(Records for this task begins)
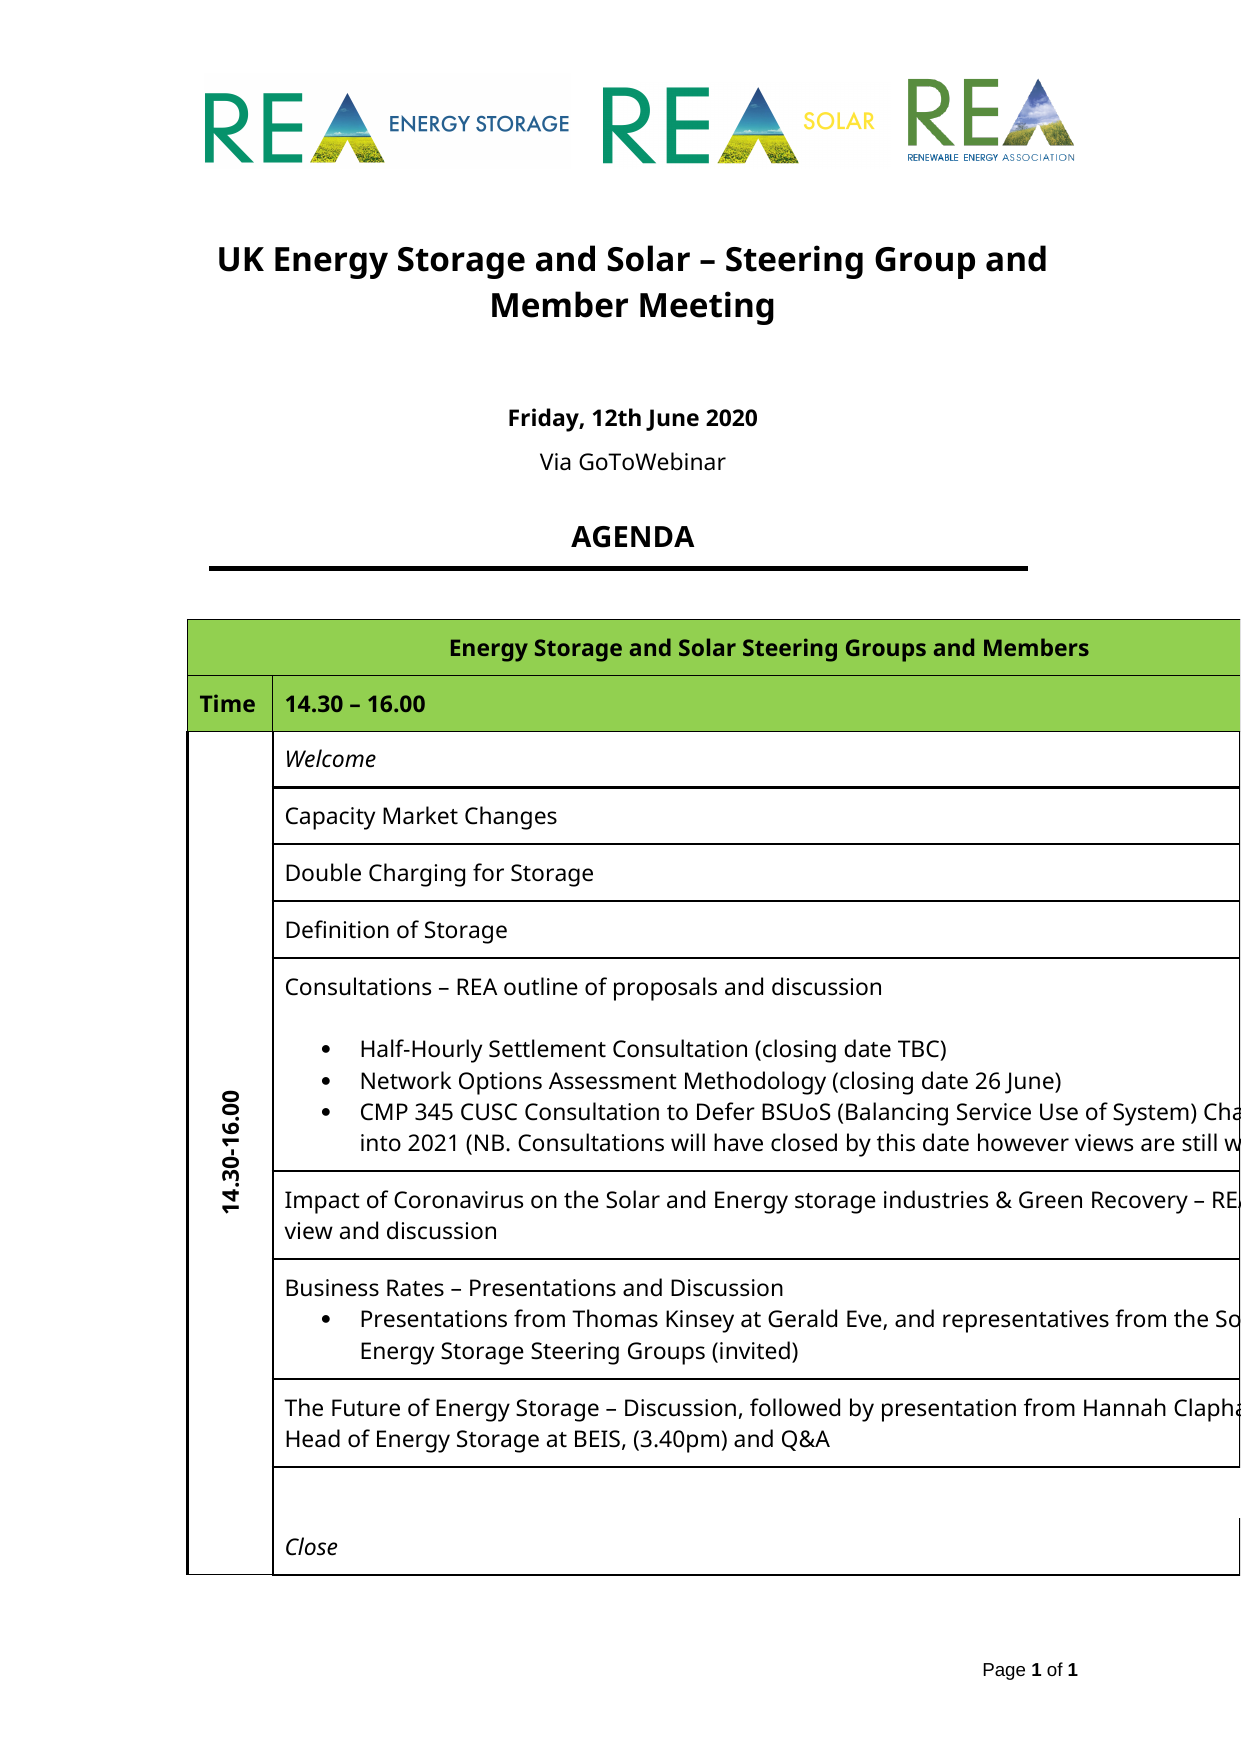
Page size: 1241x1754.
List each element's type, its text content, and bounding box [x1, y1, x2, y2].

table_cell Impact of Coronavirus on the Solar and Energy storage industries & Green Recovery – REA initial view and discussion [274, 1172, 1239, 1258]
table_cell Business Rates – Presentations and Discussion Presentations from Thomas Kinsey at Gerald Eve, and representatives from the Solar and Energy Storage Steering Groups (invited) [274, 1260, 1239, 1378]
table_cell Close [274, 1518, 1239, 1574]
subtitle AGENDA [187, 517, 1078, 556]
table_cell Definition of Storage [274, 902, 1239, 957]
table_cell Capacity Market Changes [274, 789, 1239, 843]
table_cell 14.30 – 16.00 [273, 676, 1240, 731]
picture [904, 73, 1078, 169]
table_cell 14.30-16.00 [189, 732, 272, 1574]
table_cell Consultations – REA outline of proposals and discussion Half-Hourly Settlement Consultation (closing date TBC) Network Options Assessment Methodology (closing date 26 June) CMP 345 CUSC Consultation to Defer BSUoS (Balancing Service Use of System) Charges into 2021 (NB. Consultations will have closed by this date however views are still welcome) [274, 959, 1239, 1170]
table_cell The Future of Energy Storage – Discussion, followed by presentation from Hannah Clapham, Head of Energy Storage at BEIS, (3.40pm) and Q&A [274, 1380, 1239, 1466]
table_cell Welcome [274, 732, 1239, 786]
text Friday, 12th June 2020 [187, 402, 1078, 433]
text Via GoToWebinar [187, 446, 1078, 477]
picture [602, 82, 892, 169]
table_cell Time [188, 676, 272, 731]
table_header Energy Storage and Solar Steering Groups and Members [188, 620, 1240, 675]
text UK Energy Storage and Solar – Steering Group and Member Meeting [187, 236, 1078, 327]
table_cell Double Charging for Storage [274, 845, 1239, 900]
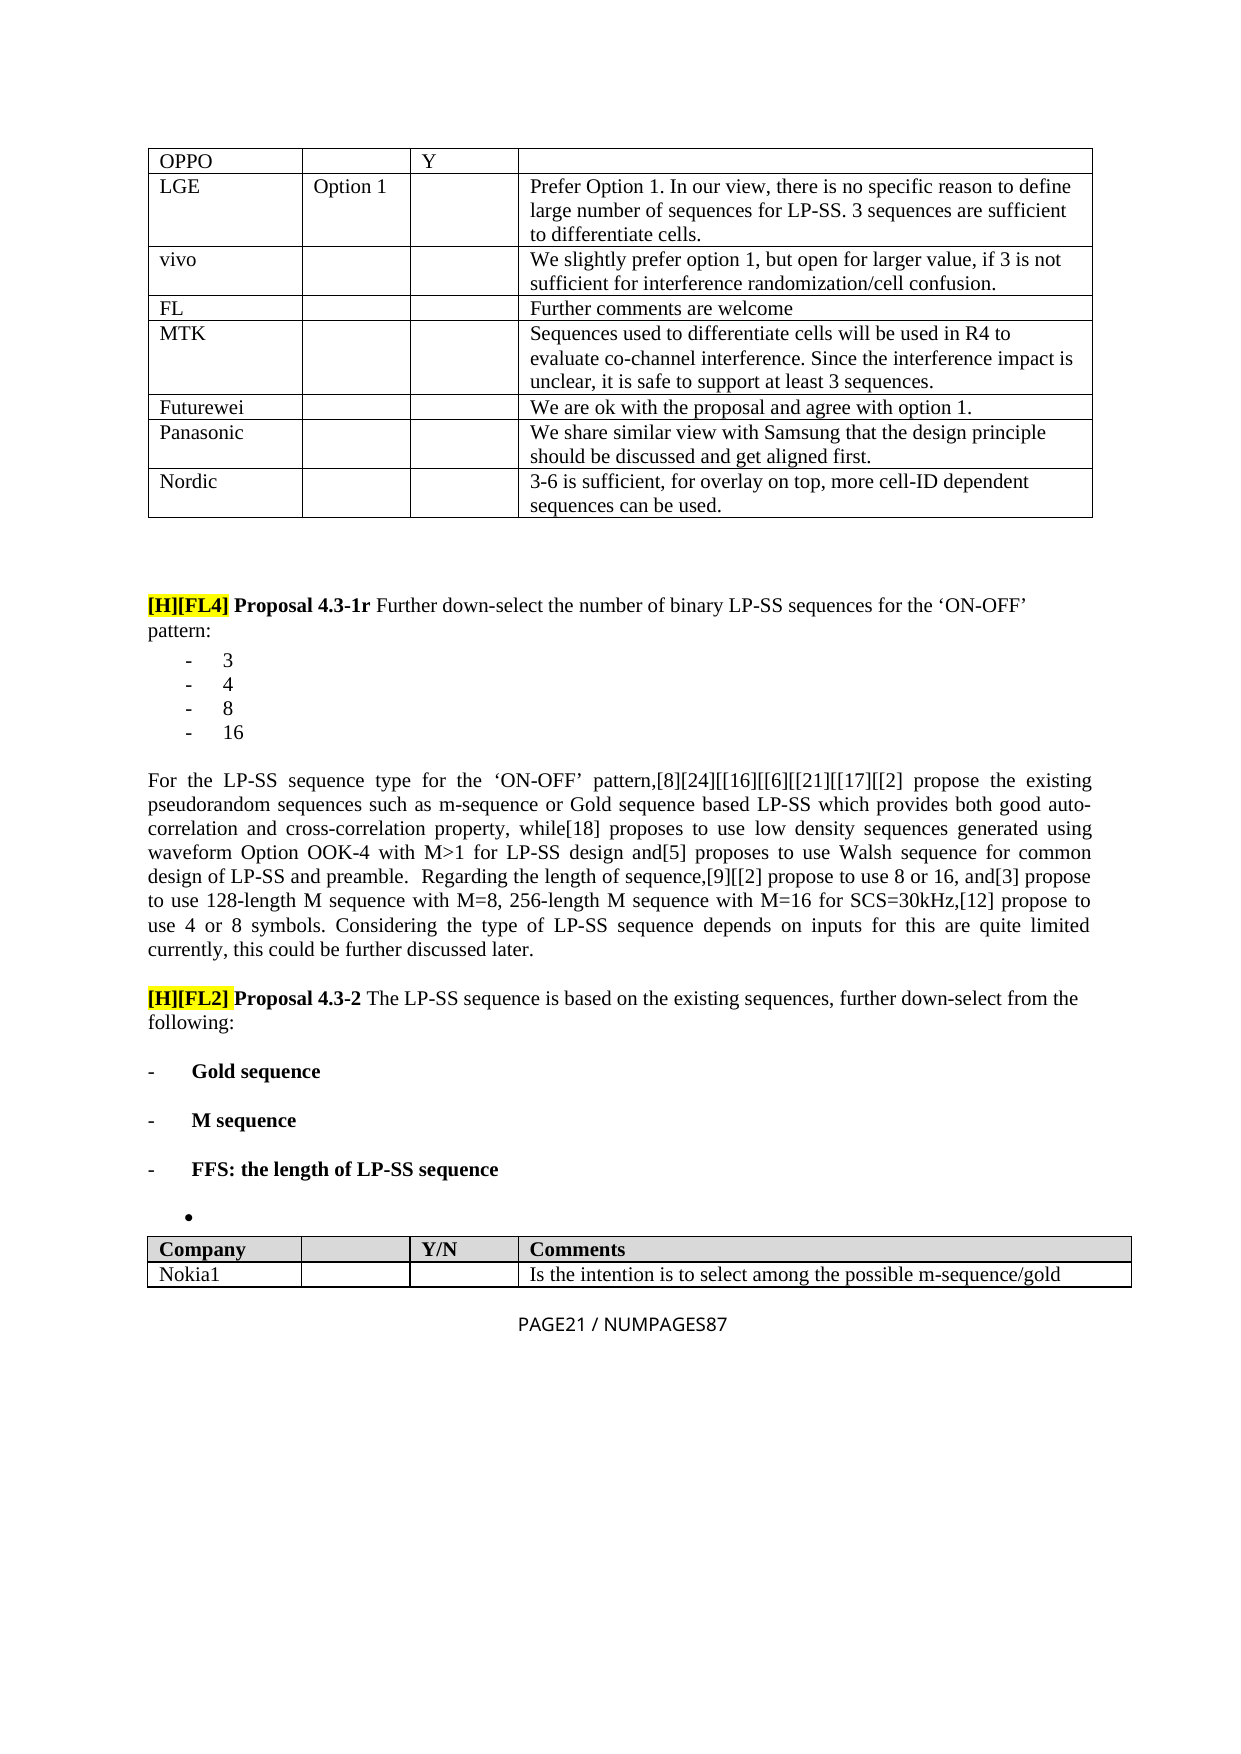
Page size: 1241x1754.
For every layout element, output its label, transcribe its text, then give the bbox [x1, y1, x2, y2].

table_cell Y [411, 149, 518, 173]
table_cell [411, 321, 518, 393]
list Gold sequence [148, 1059, 1092, 1083]
table_cell Sequences used to differentiate cells will be used in R4 to evaluate co-channel interference. Since the interference impact is unclear, it is safe to support at least 3 sequences. [519, 321, 1092, 393]
table_cell [303, 296, 410, 320]
list 4 [185, 672, 1092, 696]
table_cell Option 1 [303, 174, 410, 246]
table_cell MTK [149, 321, 302, 393]
table_cell [411, 420, 518, 468]
list M sequence [148, 1108, 1092, 1132]
table_cell [411, 247, 518, 295]
table_cell [411, 395, 518, 419]
table_cell Futurewei [149, 395, 302, 419]
table_cell Nokia1 [148, 1263, 301, 1286]
subtitle [H][FL4] Proposal 4.3-1r Further down-select the number of binary LP-SS sequences for the ‘ON-OFF’ pattern: [148, 593, 1092, 642]
table_cell [411, 174, 518, 246]
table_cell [519, 1263, 1131, 1286]
table_cell [303, 149, 410, 173]
table_cell Further comments are welcome [519, 296, 1092, 320]
table_header Y/N [411, 1237, 518, 1261]
table_cell [411, 1263, 518, 1286]
table_cell We slightly prefer option 1, but open for larger value, if 3 is not sufficient for interference randomization/cell confusion. [519, 247, 1092, 295]
table_cell vivo [149, 247, 302, 295]
table_cell FL [149, 296, 302, 320]
table_header Comments [519, 1237, 1131, 1261]
table_cell [519, 149, 1092, 173]
table_cell Nordic [149, 469, 302, 517]
subtitle [H][FL2] Proposal 4.3-2 The LP-SS sequence is based on the existing sequences, further down-select from the following: [148, 986, 1092, 1034]
table_cell We are ok with the proposal and agree with option 1. [519, 395, 1092, 419]
table_header [302, 1237, 409, 1261]
table_cell [303, 469, 410, 517]
table_cell OPPO [149, 149, 302, 173]
table_cell [303, 420, 410, 468]
table_cell [303, 395, 410, 419]
table_cell [411, 296, 518, 320]
text For the LP-SS sequence type for the ‘ON-OFF’ pattern,[8][24][[16][[6][[21][[17][[2] propose the existing pseudorandom sequences such as m-sequence or Gold sequence based LP-SS which provides both good auto-correlation and cross-correlation property, while[18] proposes to use low density sequences generated using waveform Option OOK-4 with M>1 for LP-SS design and[5] proposes to use Walsh sequence for common design of LP-SS and preamble. Regarding the length of sequence,[9][[2] propose to use 8 or 16, and[3] propose to use 128-length M sequence with M=8, 256-length M sequence with M=16 for SCS=30kHz,[12] propose to use 4 or 8 symbols. Considering the type of LP-SS sequence depends on inputs for this are quite limited currently, this could be further discussed later. [148, 768, 1092, 961]
table_cell [303, 321, 410, 393]
table_cell [303, 247, 410, 295]
list FFS: the length of LP-SS sequence [148, 1157, 1092, 1181]
table_cell 3-6 is sufficient, for overlay on top, more cell-ID dependent sequences can be used. [519, 469, 1092, 517]
table_cell Panasonic [149, 420, 302, 468]
table_cell Prefer Option 1. In our view, there is no specific reason to define large number of sequences for LP-SS. 3 sequences are sufficient to differentiate cells. [519, 174, 1092, 246]
table_header Company [148, 1237, 301, 1261]
list 8 [185, 696, 1092, 720]
list 16 [185, 720, 1092, 744]
table_cell [411, 469, 518, 517]
list 3 [185, 648, 1092, 672]
table_cell We share similar view with Samsung that the design principle should be discussed and get aligned first. [519, 420, 1092, 468]
table_cell LGE [149, 174, 302, 246]
table_cell [302, 1263, 409, 1286]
(Records for this task ends)
Your objective - The data above needs to be retyped exactly, with the images left out.

Output below -
Page size: 1241x1754.
List each element's type, its text content, and bounding box [x1, y1, x2, y2].

table_cell Impact of Coronavirus on the Solar and Energy storage industries & Green Recovery – REA initial view and discussion [274, 1172, 1239, 1258]
table_cell Business Rates – Presentations and Discussion Presentations from Thomas Kinsey at Gerald Eve, and representatives from the Solar and Energy Storage Steering Groups (invited) [274, 1260, 1239, 1378]
table_cell Close [274, 1518, 1239, 1574]
subtitle AGENDA [187, 517, 1078, 556]
table_cell Definition of Storage [274, 902, 1239, 957]
table_cell Capacity Market Changes [274, 789, 1239, 843]
table_cell 14.30 – 16.00 [273, 676, 1240, 731]
picture [904, 73, 1078, 169]
table_cell 14.30-16.00 [189, 732, 272, 1574]
table_cell Consultations – REA outline of proposals and discussion Half-Hourly Settlement Consultation (closing date TBC) Network Options Assessment Methodology (closing date 26 June) CMP 345 CUSC Consultation to Defer BSUoS (Balancing Service Use of System) Charges into 2021 (NB. Consultations will have closed by this date however views are still welcome) [274, 959, 1239, 1170]
table_cell The Future of Energy Storage – Discussion, followed by presentation from Hannah Clapham, Head of Energy Storage at BEIS, (3.40pm) and Q&A [274, 1380, 1239, 1466]
table_cell Welcome [274, 732, 1239, 786]
text Friday, 12th June 2020 [187, 402, 1078, 433]
text Via GoToWebinar [187, 446, 1078, 477]
picture [602, 82, 892, 169]
table_cell Time [188, 676, 272, 731]
table_header Energy Storage and Solar Steering Groups and Members [188, 620, 1240, 675]
text UK Energy Storage and Solar – Steering Group and Member Meeting [187, 236, 1078, 327]
table_cell Double Charging for Storage [274, 845, 1239, 900]
Page size: 1241x1754.
For every layout element, output its label, transcribe its text, then give the bbox [x1, y1, x2, y2].

table_cell Y [411, 149, 518, 173]
table_cell [411, 321, 518, 393]
list Gold sequence [148, 1059, 1092, 1083]
table_cell Sequences used to differentiate cells will be used in R4 to evaluate co-channel interference. Since the interference impact is unclear, it is safe to support at least 3 sequences. [519, 321, 1092, 393]
table_cell [303, 296, 410, 320]
list 4 [185, 672, 1092, 696]
table_cell Option 1 [303, 174, 410, 246]
table_cell MTK [149, 321, 302, 393]
table_cell [411, 420, 518, 468]
list M sequence [148, 1108, 1092, 1132]
table_cell [411, 247, 518, 295]
table_cell [411, 395, 518, 419]
table_cell Futurewei [149, 395, 302, 419]
table_cell Nokia1 [148, 1263, 301, 1286]
subtitle [H][FL4] Proposal 4.3-1r Further down-select the number of binary LP-SS sequences for the ‘ON-OFF’ pattern: [148, 593, 1092, 642]
table_cell [411, 174, 518, 246]
table_cell [519, 1263, 1131, 1286]
table_cell [303, 149, 410, 173]
table_cell Further comments are welcome [519, 296, 1092, 320]
table_header Y/N [411, 1237, 518, 1261]
table_cell [411, 1263, 518, 1286]
table_cell We slightly prefer option 1, but open for larger value, if 3 is not sufficient for interference randomization/cell confusion. [519, 247, 1092, 295]
table_cell vivo [149, 247, 302, 295]
table_cell FL [149, 296, 302, 320]
table_header Comments [519, 1237, 1131, 1261]
table_cell [519, 149, 1092, 173]
table_cell Nordic [149, 469, 302, 517]
subtitle [H][FL2] Proposal 4.3-2 The LP-SS sequence is based on the existing sequences, further down-select from the following: [148, 986, 1092, 1034]
table_cell We are ok with the proposal and agree with option 1. [519, 395, 1092, 419]
table_header [302, 1237, 409, 1261]
table_cell [303, 469, 410, 517]
table_cell OPPO [149, 149, 302, 173]
table_cell [303, 420, 410, 468]
table_cell [303, 395, 410, 419]
table_cell [411, 296, 518, 320]
text For the LP-SS sequence type for the ‘ON-OFF’ pattern,[8][24][[16][[6][[21][[17][[2] propose the existing pseudorandom sequences such as m-sequence or Gold sequence based LP-SS which provides both good auto-correlation and cross-correlation property, while[18] proposes to use low density sequences generated using waveform Option OOK-4 with M>1 for LP-SS design and[5] proposes to use Walsh sequence for common design of LP-SS and preamble. Regarding the length of sequence,[9][[2] propose to use 8 or 16, and[3] propose to use 128-length M sequence with M=8, 256-length M sequence with M=16 for SCS=30kHz,[12] propose to use 4 or 8 symbols. Considering the type of LP-SS sequence depends on inputs for this are quite limited currently, this could be further discussed later. [148, 768, 1092, 961]
table_cell [303, 321, 410, 393]
table_cell [303, 247, 410, 295]
list FFS: the length of LP-SS sequence [148, 1157, 1092, 1181]
table_cell 3-6 is sufficient, for overlay on top, more cell-ID dependent sequences can be used. [519, 469, 1092, 517]
table_cell Panasonic [149, 420, 302, 468]
table_cell Prefer Option 1. In our view, there is no specific reason to define large number of sequences for LP-SS. 3 sequences are sufficient to differentiate cells. [519, 174, 1092, 246]
table_header Company [148, 1237, 301, 1261]
list 8 [185, 696, 1092, 720]
list 16 [185, 720, 1092, 744]
table_cell [411, 469, 518, 517]
list 3 [185, 648, 1092, 672]
table_cell We share similar view with Samsung that the design principle should be discussed and get aligned first. [519, 420, 1092, 468]
table_cell LGE [149, 174, 302, 246]
table_cell [302, 1263, 409, 1286]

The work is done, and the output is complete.